I am trying to identify the macOS Catalina processes which handle network communication with Apple's iMessage servers.
If you have iMessage enabled and quit the Messages app, incoming messages are still delivered to your computer.
I've tried killing the imagent
and IMDPersistenceAgent
processes because they sounded related to messaging, but the former seems to be related to FaceTime only and killing the latter did not stop incoming iMessages.
To be clear: I am not simply trying to disable iMessage. I am trying to identify the processes that handle communication with iMessage. This is for two reasons:
- The termination of these processes needs to be able to be executed in an automated bash script using
pkill
or something similar, and deactivation of iMessage cannot be done in such a way. - The computer needs to remain activated with the iMessage service so that when the processes are restarted (or the computer is restarted and the processes are launched on their own), any pending incoming iMessages are delivered. If iMessage were to be deactivated and then later activated, any messages during the period of time which it was deactivated would not be delivered.
Best Answer
iMessage message delivery is not as such handled seperately in a specific process for that single purpose.
Instead the generic
apsd
(Apple Push Notification Service Daemon) process handles the network communication.apsd
handles Apple's push notification service in general.The
imagent
process that you have already identified is indeed involved in iMessage, and not only Facetime.

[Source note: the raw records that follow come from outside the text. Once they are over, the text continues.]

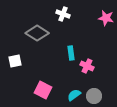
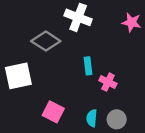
white cross: (63, 14) -> (78, 17), size x1.5
white square: (15, 61) -> (18, 76), size x1.6
cyan semicircle: (74, 95) -> (92, 118), turned -48

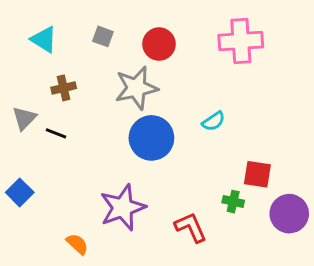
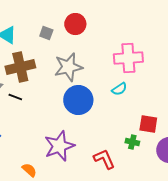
pink cross: (241, 41) -> (128, 58), moved
red circle: (159, 44) -> (75, 24), moved
brown cross: (64, 88) -> (20, 67), size x1.8

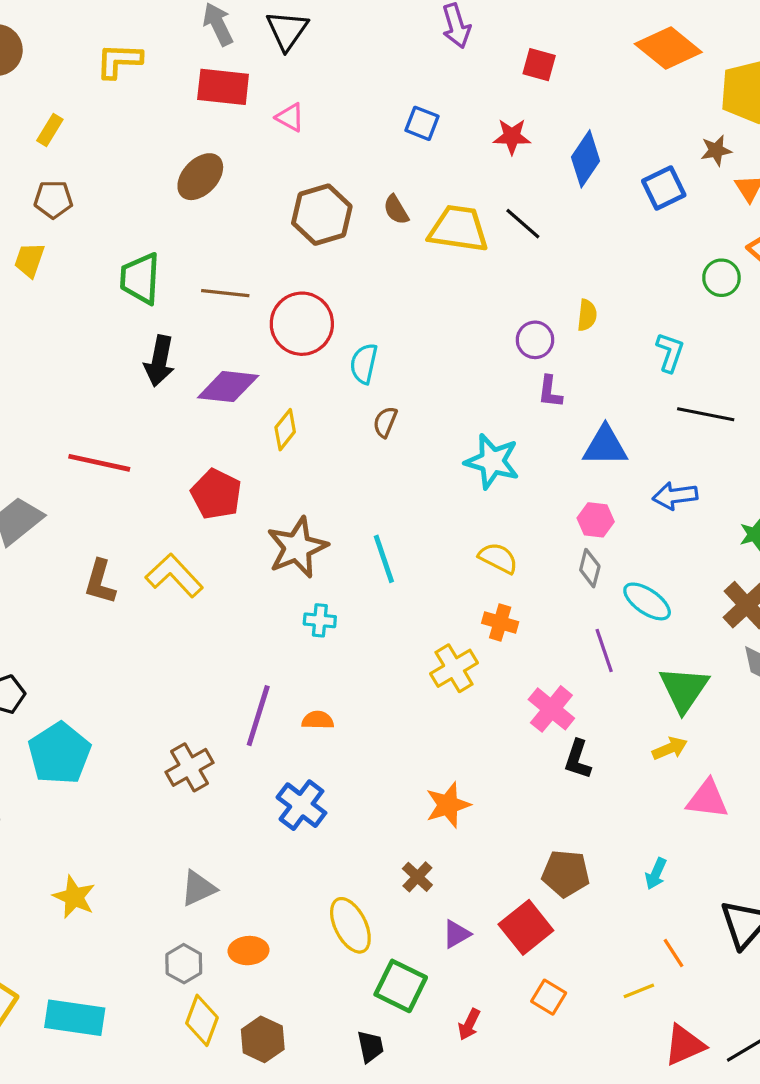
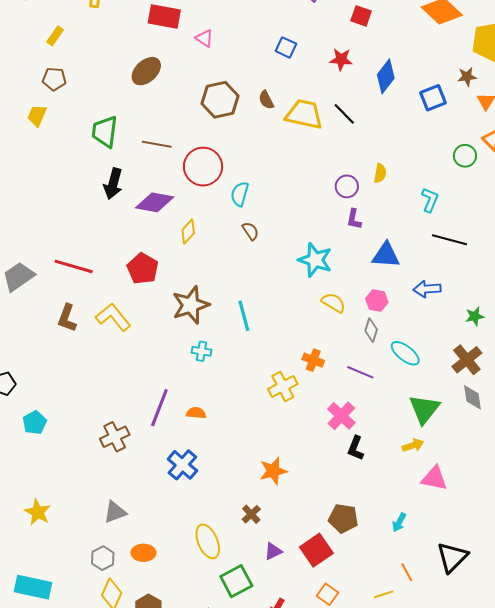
brown semicircle: (385, 422) -> (250, 231), turned 120
red line: (99, 463) -> (74, 266), moved
yellow semicircle: (498, 558) -> (333, 303), moved
purple line: (604, 650) -> (360, 372), moved, turned -52
cyan pentagon: (59, 753) -> (35, 423), size x0.6
green square: (401, 986) -> (236, 581), turned 32

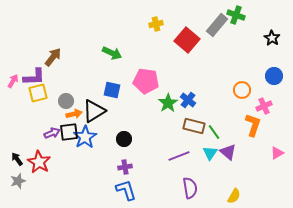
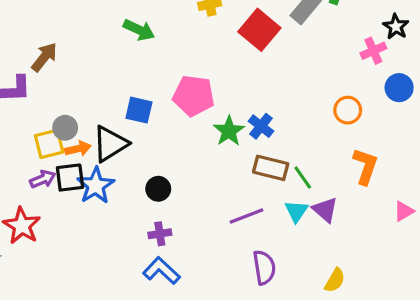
green arrow: (112, 53) -> (139, 30), moved
yellow square: (38, 93) -> (49, 144), moved
pink cross: (264, 106) -> (373, 51), moved
blue L-shape: (126, 190) -> (161, 271), turned -30

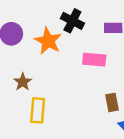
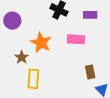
orange star: (48, 41) -> (41, 43), moved

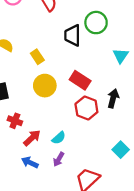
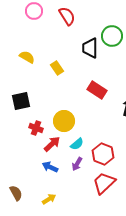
yellow circle: (45, 86) -> (64, 121), moved
red hexagon: (86, 108) -> (103, 154), moved

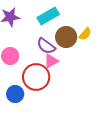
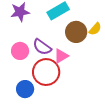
purple semicircle: (46, 46) -> (42, 47), moved

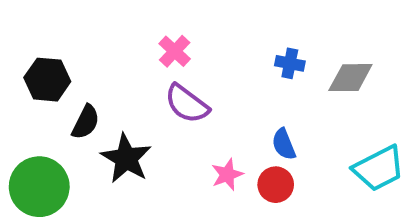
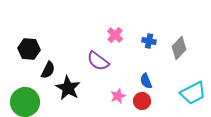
pink cross: (175, 51) -> (115, 35), moved
gray diamond: (350, 78) -> (179, 48), turned -45

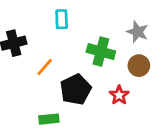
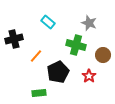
cyan rectangle: (62, 19) -> (48, 22), turned -48
gray star: (137, 32) -> (89, 23), moved

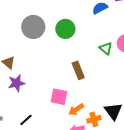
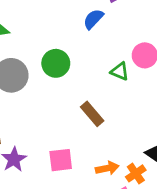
pink square: (59, 97) -> (61, 160), moved
orange arrow: (76, 110) -> (107, 168), turned -140

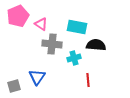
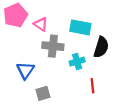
black semicircle: (96, 45) -> (101, 47), turned 102
blue triangle: (37, 77) -> (25, 70), moved
gray square: (14, 86) -> (43, 93), moved

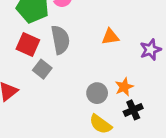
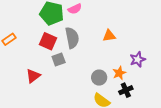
purple star: (150, 50) -> (138, 59), moved
gray square: (42, 69) -> (59, 60), turned 32

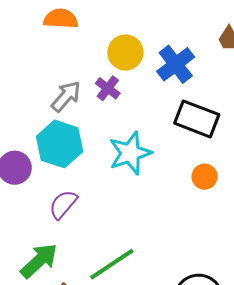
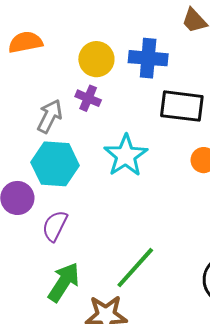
blue cross: (176, 64) -> (148, 58), turned -33
purple semicircle: (63, 204) -> (55, 226), moved

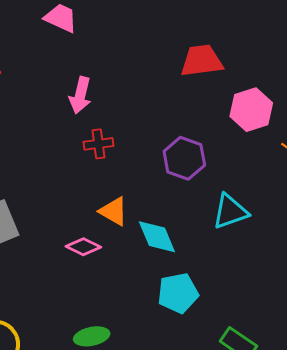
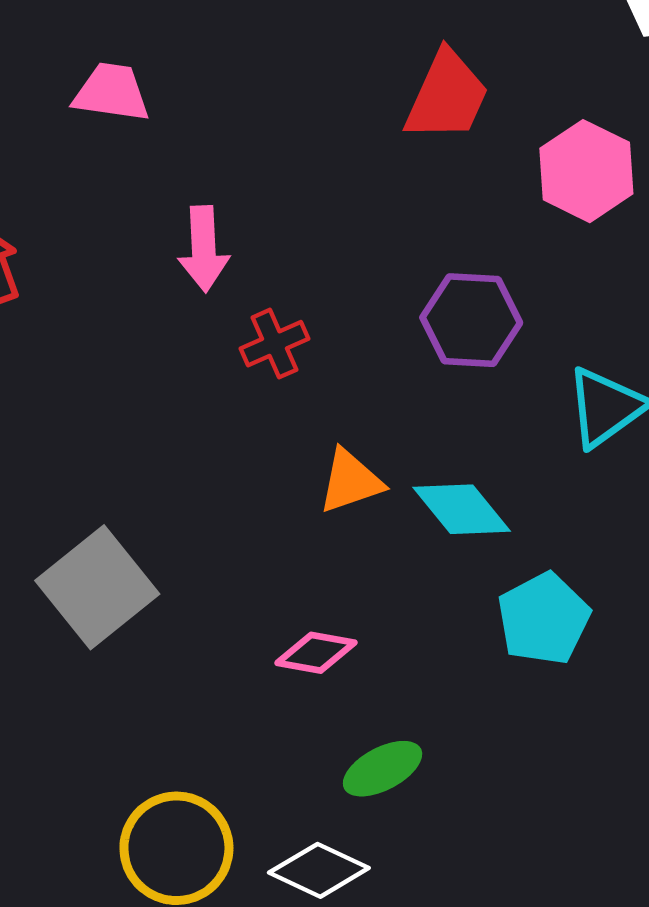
red trapezoid: (202, 61) -> (447, 96), turned 138
orange triangle: (114, 211) -> (351, 481), turned -32
pink diamond: (83, 247) -> (316, 653), moved

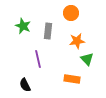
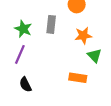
green star: (23, 26) -> (23, 29), moved
purple line: (38, 59) -> (20, 54), moved, turned 36

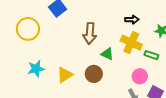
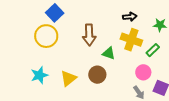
yellow circle: (28, 29) -> (46, 36), moved
green rectangle: (151, 55) -> (153, 50), turned -56

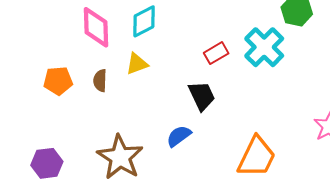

It is there to receive the notifications forwarded by theapsd
process.In addition there's a special case for iMessage attachments (i.e. very large iMessage messages in general). Their content is not transferred using push notificcations via
apsd
, but are rather downloaded from iCloud. That process is initiated via a notification fromapsd
however.All in all this means that you can kill the
apsd
process, and keep it from restarting, and thereby stop iMessage messages from coming in (without "deactivating"). However it would also stop any other push notification from arriving at your computer.